Num comunicado intitulado “A Morte lenta do Fanal”, o núcleo regional da associação ambientalista Quercus da Madeira diz-se profundamente preocupado com a situação em que se encontra a Zona de Repouso e Silêncio do Fanal.

“A situação é de tal modo grave que se torna revoltante assistir a uma morte lenta deste extraordinário património natural”, refere, em nome desta agremiação, a presidente do núcleo regional, Elsa Araújo.

“Tis centenários insistem em sobreviver, mas os seus rebentos são logo devorados pelo gado que pasta livremente. Perguntamo-nos por que não impedem o acesso do gado a estas vetustas árvores? As vacas não têm consciência deste valioso património, mas quem está à frente do Instituto de Florestas e Conservação da Natureza (IFCN) deveria tê-la e tem o dever de conservá-lo. Por que razão a Secretaria Regional do Turismo, Cultura e Ambiente e o IFCN não tomam medidas para proteger este património? Por que razão não é impedido o pastoreio nesta área protegida e frágil?”, questiona a Quercus.

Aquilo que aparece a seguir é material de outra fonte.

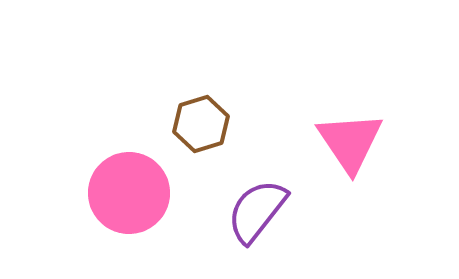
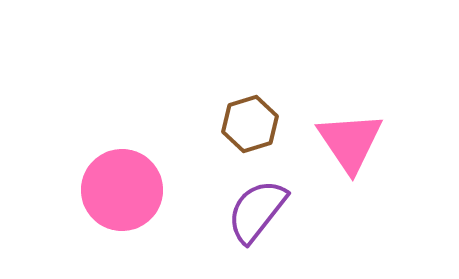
brown hexagon: moved 49 px right
pink circle: moved 7 px left, 3 px up
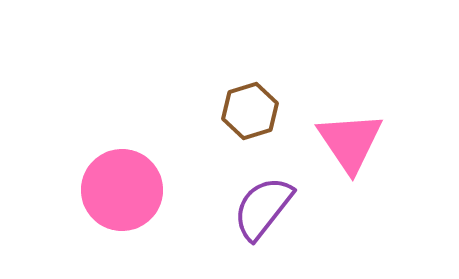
brown hexagon: moved 13 px up
purple semicircle: moved 6 px right, 3 px up
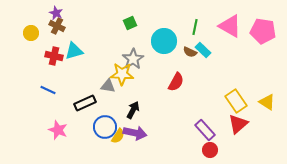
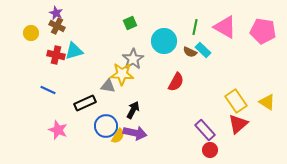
pink triangle: moved 5 px left, 1 px down
red cross: moved 2 px right, 1 px up
blue circle: moved 1 px right, 1 px up
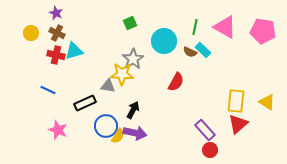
brown cross: moved 7 px down
yellow rectangle: rotated 40 degrees clockwise
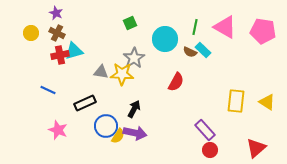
cyan circle: moved 1 px right, 2 px up
red cross: moved 4 px right; rotated 24 degrees counterclockwise
gray star: moved 1 px right, 1 px up
gray triangle: moved 7 px left, 14 px up
black arrow: moved 1 px right, 1 px up
red triangle: moved 18 px right, 24 px down
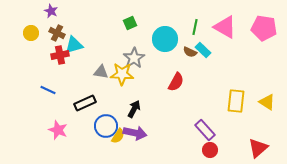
purple star: moved 5 px left, 2 px up
pink pentagon: moved 1 px right, 3 px up
cyan triangle: moved 6 px up
red triangle: moved 2 px right
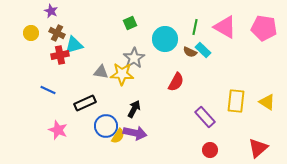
purple rectangle: moved 13 px up
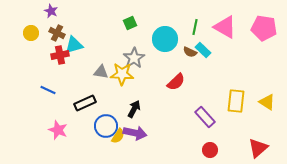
red semicircle: rotated 18 degrees clockwise
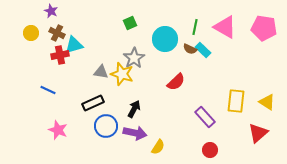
brown semicircle: moved 3 px up
yellow star: rotated 15 degrees clockwise
black rectangle: moved 8 px right
yellow semicircle: moved 40 px right, 11 px down
red triangle: moved 15 px up
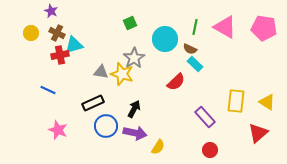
cyan rectangle: moved 8 px left, 14 px down
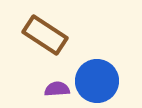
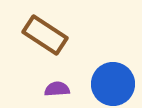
blue circle: moved 16 px right, 3 px down
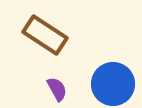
purple semicircle: rotated 65 degrees clockwise
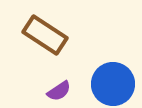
purple semicircle: moved 2 px right, 2 px down; rotated 85 degrees clockwise
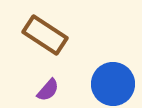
purple semicircle: moved 11 px left, 1 px up; rotated 15 degrees counterclockwise
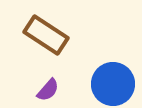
brown rectangle: moved 1 px right
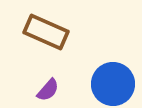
brown rectangle: moved 3 px up; rotated 9 degrees counterclockwise
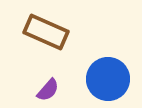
blue circle: moved 5 px left, 5 px up
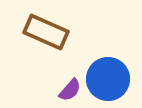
purple semicircle: moved 22 px right
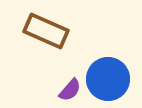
brown rectangle: moved 1 px up
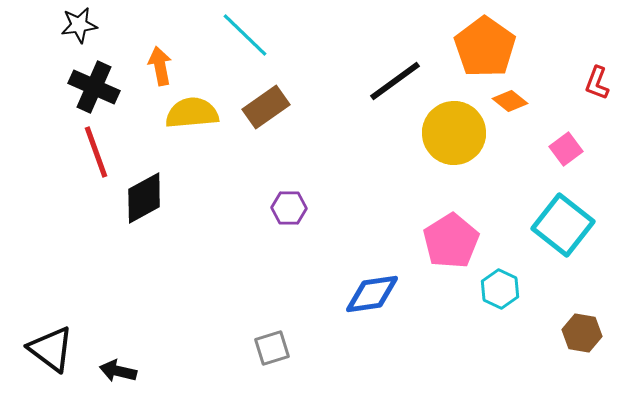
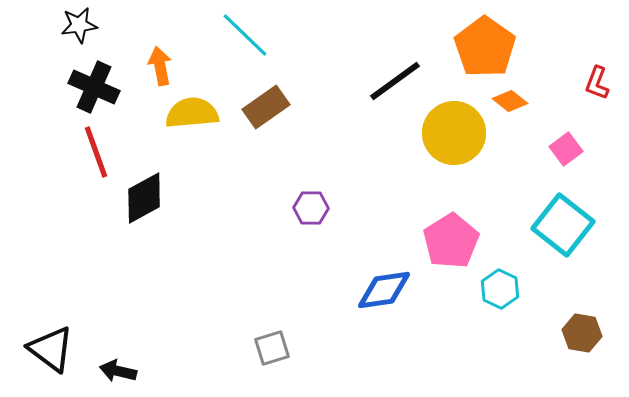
purple hexagon: moved 22 px right
blue diamond: moved 12 px right, 4 px up
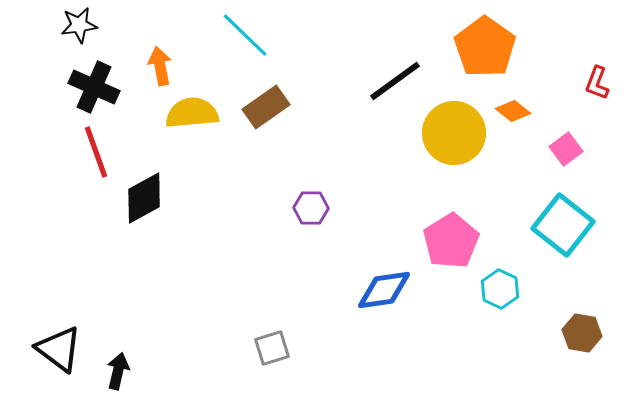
orange diamond: moved 3 px right, 10 px down
black triangle: moved 8 px right
black arrow: rotated 90 degrees clockwise
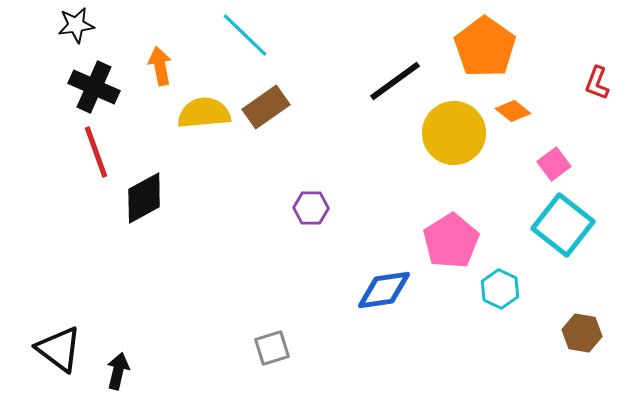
black star: moved 3 px left
yellow semicircle: moved 12 px right
pink square: moved 12 px left, 15 px down
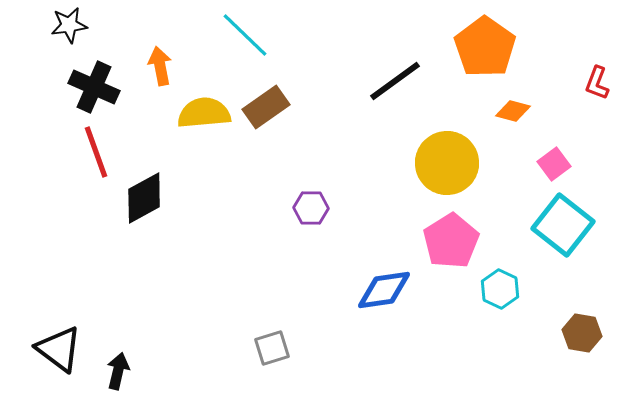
black star: moved 7 px left
orange diamond: rotated 24 degrees counterclockwise
yellow circle: moved 7 px left, 30 px down
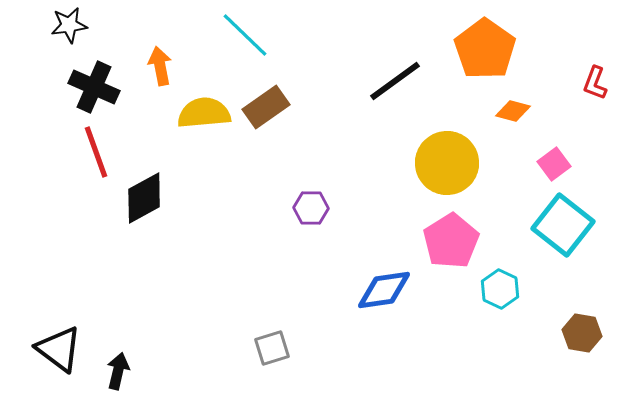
orange pentagon: moved 2 px down
red L-shape: moved 2 px left
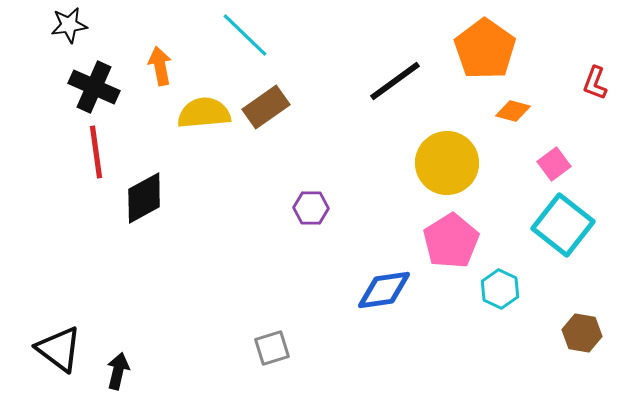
red line: rotated 12 degrees clockwise
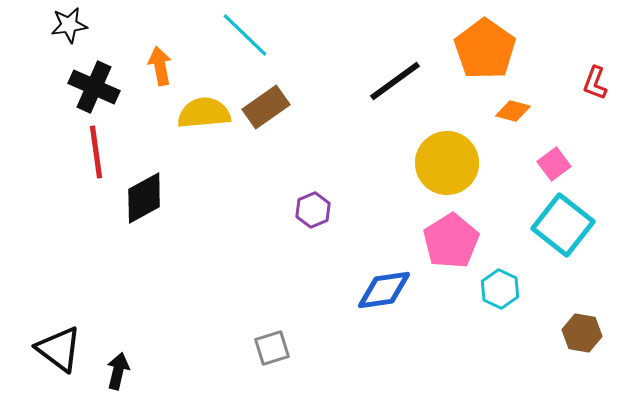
purple hexagon: moved 2 px right, 2 px down; rotated 24 degrees counterclockwise
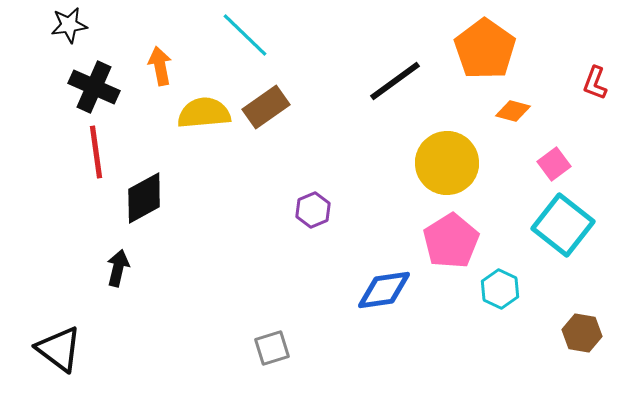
black arrow: moved 103 px up
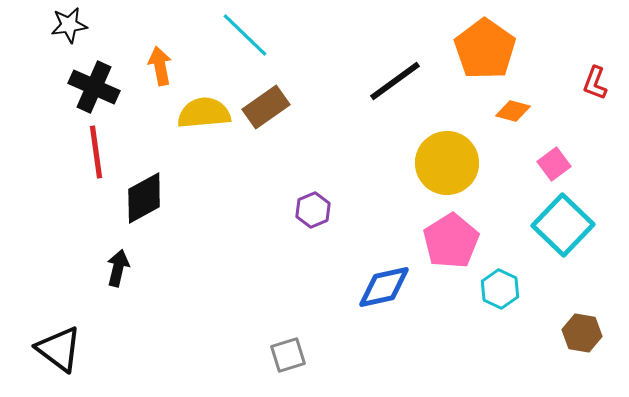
cyan square: rotated 6 degrees clockwise
blue diamond: moved 3 px up; rotated 4 degrees counterclockwise
gray square: moved 16 px right, 7 px down
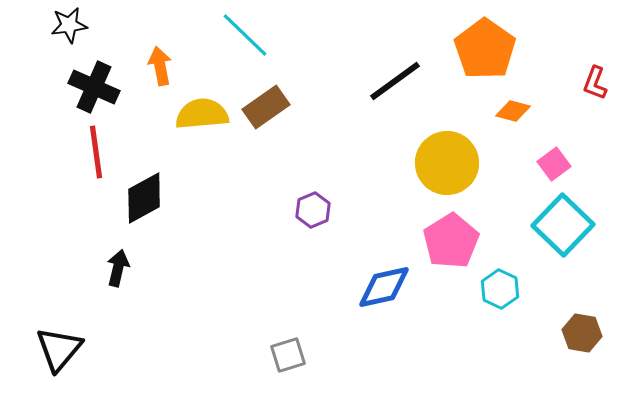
yellow semicircle: moved 2 px left, 1 px down
black triangle: rotated 33 degrees clockwise
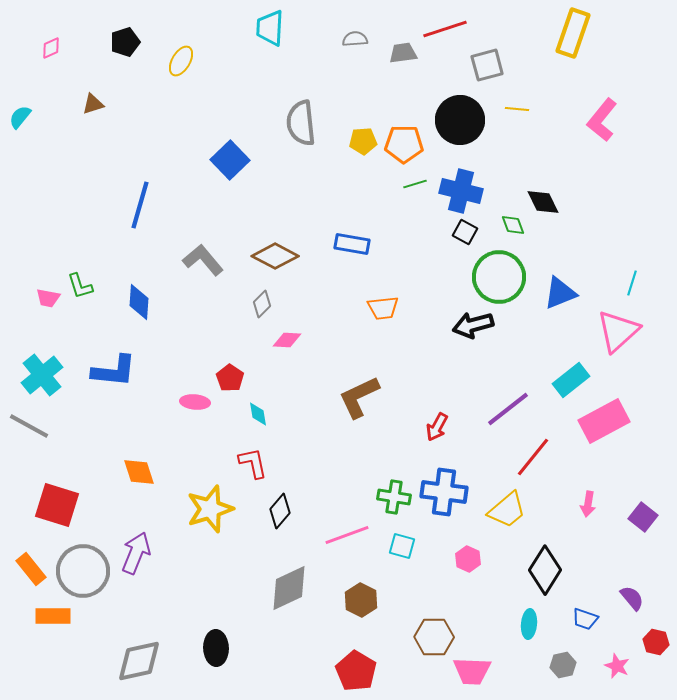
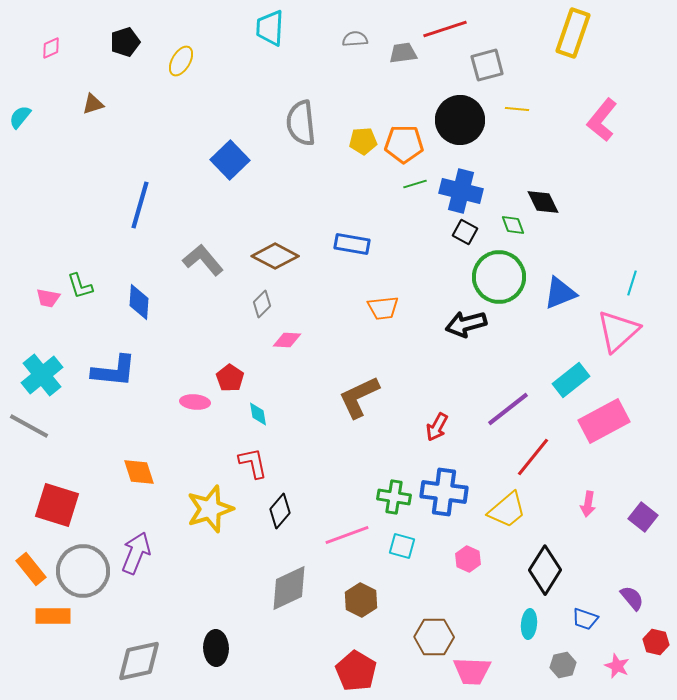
black arrow at (473, 325): moved 7 px left, 1 px up
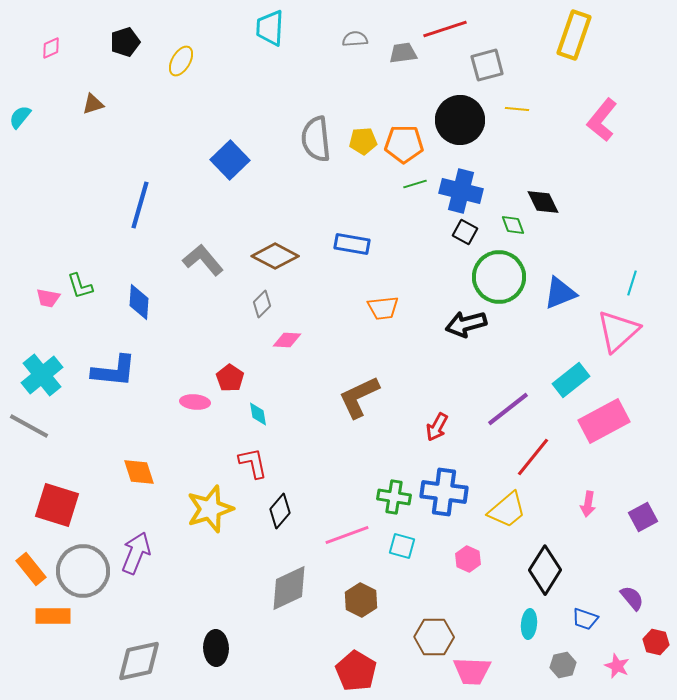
yellow rectangle at (573, 33): moved 1 px right, 2 px down
gray semicircle at (301, 123): moved 15 px right, 16 px down
purple square at (643, 517): rotated 24 degrees clockwise
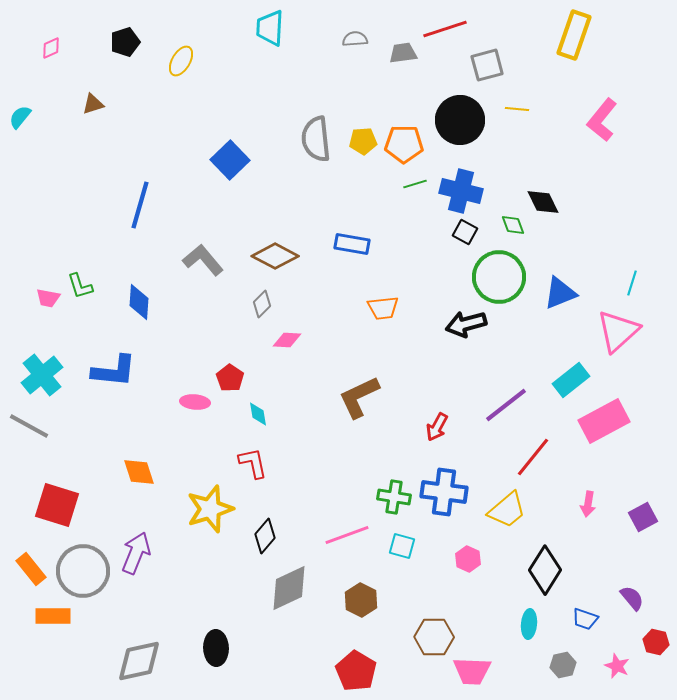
purple line at (508, 409): moved 2 px left, 4 px up
black diamond at (280, 511): moved 15 px left, 25 px down
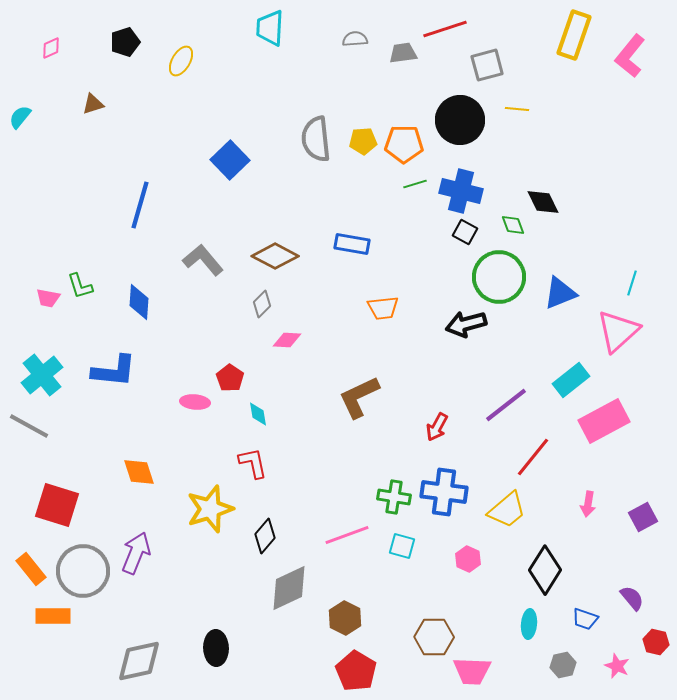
pink L-shape at (602, 120): moved 28 px right, 64 px up
brown hexagon at (361, 600): moved 16 px left, 18 px down
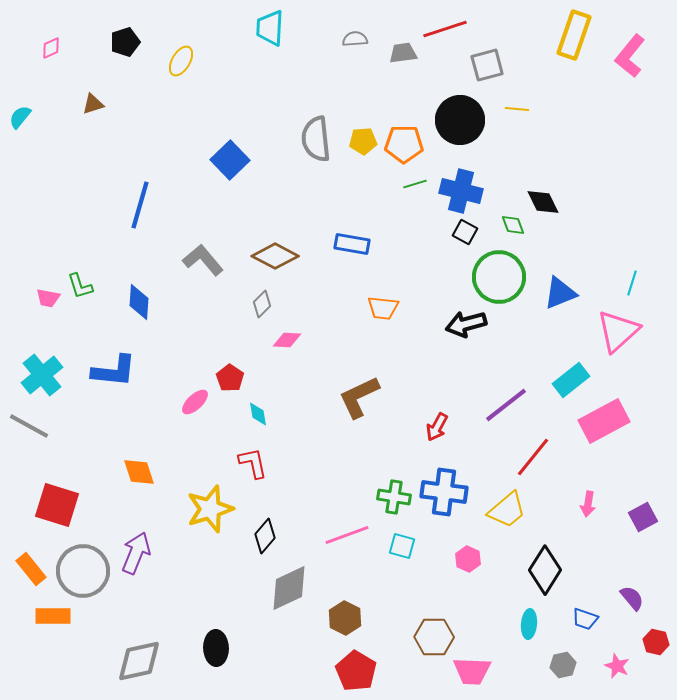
orange trapezoid at (383, 308): rotated 12 degrees clockwise
pink ellipse at (195, 402): rotated 48 degrees counterclockwise
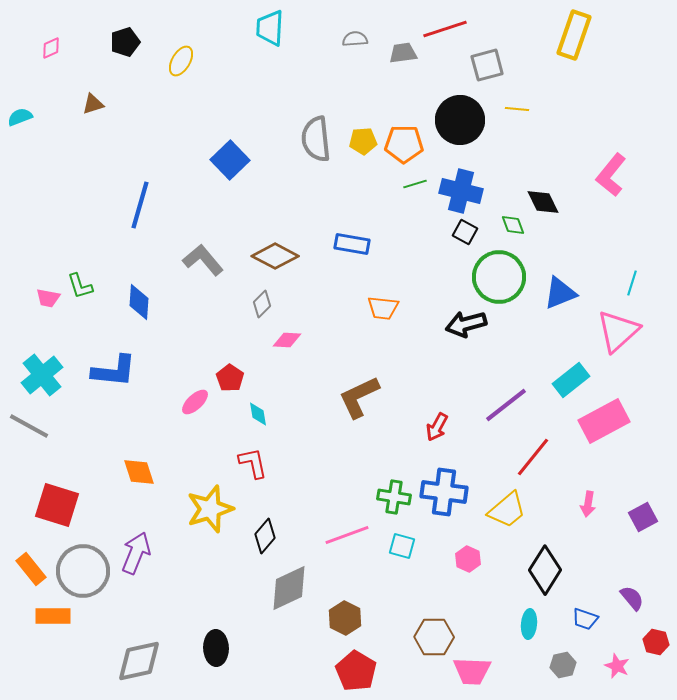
pink L-shape at (630, 56): moved 19 px left, 119 px down
cyan semicircle at (20, 117): rotated 30 degrees clockwise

Outro problema, aponta a associação, tem a ver com a visitação excessiva. Do elevado número de visitantes resulta um parqueamento automóvel que excede a capacidade dos dois parques de estacionamento existentes e, ao longo das bermas da estrada, aglomeram-se veículos de aluguer e todo-o-terreno repletos de turistas.

“Em simultâneo, são dezenas e dezenas de visitantes que pisam o solo desta reserva, percorrendo-a a seu bel-prazer, sem que haja trilhos definidos. É ver gente empoleirada em tis centenários, para se fotografar, sem que qualquer vigilância os impeça. Em algumas áreas, o pisoteio é de tal ordem que já não se observam herbáceas e o solo nu, compactado e impermeabilizado, não permite a infiltração da água. Noutros locais, também pelo excessivo pisoteio, as raízes destas extraordinárias árvores encontram-se expostas, vulneráveis ao que se passa à superfície”, lamenta a Quercus.

Para estes ambientalistas, não restam dúvidas que o Fanal não tem sido gerido como Zona de Repouso e Silêncio.

“Por que razão o IFCN não determina a capacidade de carga para esta e outras áreas protegidas, de modo a zelar pela sua integridade e conservação?”, questiona-se.

“O governo regional finalmente reconheceu o problema da visitação exagerada e recomendou aos operadores turísticos percursos alternativos. Maneira subtil de “sacudir a água do capote”? Quando vão estes governantes arranjar coragem para controlar o acesso às áreas protegidas, salvaguardando os seus valores naturais? Não conseguem ver que espaços naturais degradados são também um péssimo cartaz turístico e dizem muito da falta de qualidade da governança?
Exigimos que o IFCN cumpra o seu dever legal de conservar o nosso património natural! Controlo da visitação e fim do pastoreio no Fanal, já!”, reivindica a Quercus.